■ What needs to be done ■
Copy every line of the material below word for word.

--- Raw data Enclosed Below ---

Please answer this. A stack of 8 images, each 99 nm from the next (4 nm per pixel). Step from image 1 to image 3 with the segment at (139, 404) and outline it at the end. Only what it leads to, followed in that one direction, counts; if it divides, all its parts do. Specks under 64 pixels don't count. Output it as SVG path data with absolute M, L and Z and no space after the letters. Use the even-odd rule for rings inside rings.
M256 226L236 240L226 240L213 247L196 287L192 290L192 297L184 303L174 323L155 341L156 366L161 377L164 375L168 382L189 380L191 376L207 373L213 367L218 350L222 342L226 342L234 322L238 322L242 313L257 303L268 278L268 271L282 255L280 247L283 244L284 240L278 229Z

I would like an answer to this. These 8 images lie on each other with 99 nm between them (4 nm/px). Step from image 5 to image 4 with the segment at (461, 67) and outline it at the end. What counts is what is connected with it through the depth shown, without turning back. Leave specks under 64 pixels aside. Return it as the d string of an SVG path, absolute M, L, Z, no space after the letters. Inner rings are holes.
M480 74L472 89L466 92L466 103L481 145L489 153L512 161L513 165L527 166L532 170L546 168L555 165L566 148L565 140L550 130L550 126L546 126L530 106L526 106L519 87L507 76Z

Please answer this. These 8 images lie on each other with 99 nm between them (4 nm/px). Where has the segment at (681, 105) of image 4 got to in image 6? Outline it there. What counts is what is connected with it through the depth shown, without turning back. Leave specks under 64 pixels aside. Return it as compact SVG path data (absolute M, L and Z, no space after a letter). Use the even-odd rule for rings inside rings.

--- End of Enclosed Raw data ---

■ The completed task ■
Please answer this. A stack of 8 images, each 99 nm from the next (4 nm per pixel). Step from image 1 to image 3 with the segment at (139, 404) and outline it at the end. Only what it leads to, followed in that one direction, counts; if it divides, all its parts do. Specks under 64 pixels don't count. Output it as SVG path data with absolute M, L and Z and no space after the letters. Use the even-odd rule for rings inside rings.
M256 226L236 240L226 240L213 247L196 287L192 290L192 297L184 303L174 323L155 341L156 366L161 377L164 375L168 382L189 380L191 376L207 373L213 367L218 350L222 342L226 342L234 322L238 322L242 313L257 303L268 278L268 271L282 255L280 247L283 244L284 240L278 229Z

I would like an answer to this. These 8 images lie on each other with 99 nm between them (4 nm/px). Step from image 5 to image 4 with the segment at (461, 67) and outline it at the end. What counts is what is connected with it through the depth shown, without turning back. Leave specks under 64 pixels aside. Return it as the d string of an SVG path, absolute M, L, Z, no space after the letters. Inner rings are holes.
M480 74L472 89L466 92L466 103L481 145L489 153L512 161L513 165L527 166L532 170L546 168L555 165L566 148L565 140L550 130L550 126L546 126L530 106L526 106L519 87L507 76Z

Please answer this. These 8 images lie on each other with 99 nm between them (4 nm/px). Where has the segment at (681, 105) of image 4 got to in image 6? Outline it there. What counts is what is connected with it through the depth shown, without turning back. Leave specks under 64 pixels aside. Return it as compact SVG path data (absolute M, L and Z, no space after a letter). Use the even-odd rule for rings inside rings.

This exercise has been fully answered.